Главные страты, закабаляющие человека, — это организм, а также означивание и интерпретация, субъективация и подчинение. Именно все эти страты вместе отделяют нас от плана консистенции и от абстрактной машины, где нет более никакого режима знаков, но где линия ускользания осуществляет свою собственную потенциальную позитивность, а детерриторизация — свою абсолютную власть. Итак, проблема с этой точки зрения состоит в том, чтобы действительно опрокинуть самую благоприятную сборку — перейти от той ее стороны, каковая повернута лицом к стратам, к другой стороне, что повернута лицом к плану консистенции или телу без органов. Субъективация выносит желание к такой точке избытка и отслаивания, что оно должно либо уничтожиться в черной дыре, либо поменять план. Дестратифицировать, открываться в новой — диаграмматической — функции. Позволить сознанию перестать быть собственным двойником, а страсти — двойником одного для другого. Превратить сознание в экспериментирование жизнью, а страсть — в поле непрерывных интенсивностей, в эмиссию знаков-частиц. Создать тело без органов сознания и любви. Использовать любовь и сознание для уничтожения субъективации: «Чтобы стать совершенным любовником, магнитом, слепящим фокусом, в котором собрана вся Вселенная, надо прежде всего постигнуть глубокую мудрость превращения в круглого дурачка».[162] Использовать Я мыслю ради становления-животным, а любовь — ради становления-женщиной мужчины. Десубъективировать сознание и страсть. А не бывает ли диаграмматических избытков, которые не смешиваются ни с означающими, ни с субъективными избытками? Нет ли избытков, которые были ли бы уже не узлами древовидного разветвления, а возобновлениями и устремлениями в ризоме? Быть заикой в речевой деятельности, быть иностранцем в своем собственном языке,
«ne do ne domi ne passi ne dominez
pas ne dominez pas vos passions passives ne
...............
ne do dévorants ne do ne dominez pas
vos rats vos rations vos rats rations ne ne…»[163]

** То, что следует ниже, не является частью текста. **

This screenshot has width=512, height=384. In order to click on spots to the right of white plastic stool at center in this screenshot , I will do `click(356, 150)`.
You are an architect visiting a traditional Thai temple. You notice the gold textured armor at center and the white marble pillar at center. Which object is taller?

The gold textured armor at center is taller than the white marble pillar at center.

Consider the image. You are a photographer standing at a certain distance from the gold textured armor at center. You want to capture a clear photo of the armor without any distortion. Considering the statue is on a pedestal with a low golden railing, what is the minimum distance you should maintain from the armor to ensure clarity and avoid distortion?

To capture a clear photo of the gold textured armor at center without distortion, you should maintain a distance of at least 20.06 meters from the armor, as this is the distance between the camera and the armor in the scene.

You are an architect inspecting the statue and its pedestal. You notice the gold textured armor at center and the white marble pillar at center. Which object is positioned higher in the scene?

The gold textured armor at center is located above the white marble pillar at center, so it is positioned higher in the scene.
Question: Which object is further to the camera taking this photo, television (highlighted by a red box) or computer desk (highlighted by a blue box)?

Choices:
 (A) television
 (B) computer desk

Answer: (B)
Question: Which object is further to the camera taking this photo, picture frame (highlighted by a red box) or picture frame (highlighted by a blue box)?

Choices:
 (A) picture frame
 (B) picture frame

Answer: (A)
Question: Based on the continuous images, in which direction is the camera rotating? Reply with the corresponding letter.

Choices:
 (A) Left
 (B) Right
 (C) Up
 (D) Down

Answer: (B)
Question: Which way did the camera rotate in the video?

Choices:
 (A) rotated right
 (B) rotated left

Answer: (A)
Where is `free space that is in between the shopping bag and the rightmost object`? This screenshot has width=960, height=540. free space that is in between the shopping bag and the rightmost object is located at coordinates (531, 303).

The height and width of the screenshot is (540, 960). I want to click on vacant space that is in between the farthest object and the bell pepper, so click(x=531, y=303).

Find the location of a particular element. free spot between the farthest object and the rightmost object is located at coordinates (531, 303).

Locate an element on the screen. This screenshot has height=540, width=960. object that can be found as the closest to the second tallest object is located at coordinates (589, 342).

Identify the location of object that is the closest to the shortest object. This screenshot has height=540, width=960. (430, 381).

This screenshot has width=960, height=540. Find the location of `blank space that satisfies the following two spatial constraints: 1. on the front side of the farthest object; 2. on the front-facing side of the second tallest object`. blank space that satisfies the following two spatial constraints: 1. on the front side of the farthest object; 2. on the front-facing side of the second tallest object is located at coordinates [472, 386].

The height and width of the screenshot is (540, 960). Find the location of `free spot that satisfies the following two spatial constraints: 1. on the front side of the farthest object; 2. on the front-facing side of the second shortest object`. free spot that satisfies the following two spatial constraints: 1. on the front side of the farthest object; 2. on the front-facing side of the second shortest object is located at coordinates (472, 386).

Как если бы нам нужно было различать три типа детерриторизации: одни типы относительны, присущи стратам и достигают высшей точки благодаря означиванию; другие — абсолютны, но пока еще негативны и стратовы, они проявляются в субъективации (Ratio et Passio), и наконец, есть возможность абсолютной позитивной детерриторизации на плане консистенции или на теле без органов.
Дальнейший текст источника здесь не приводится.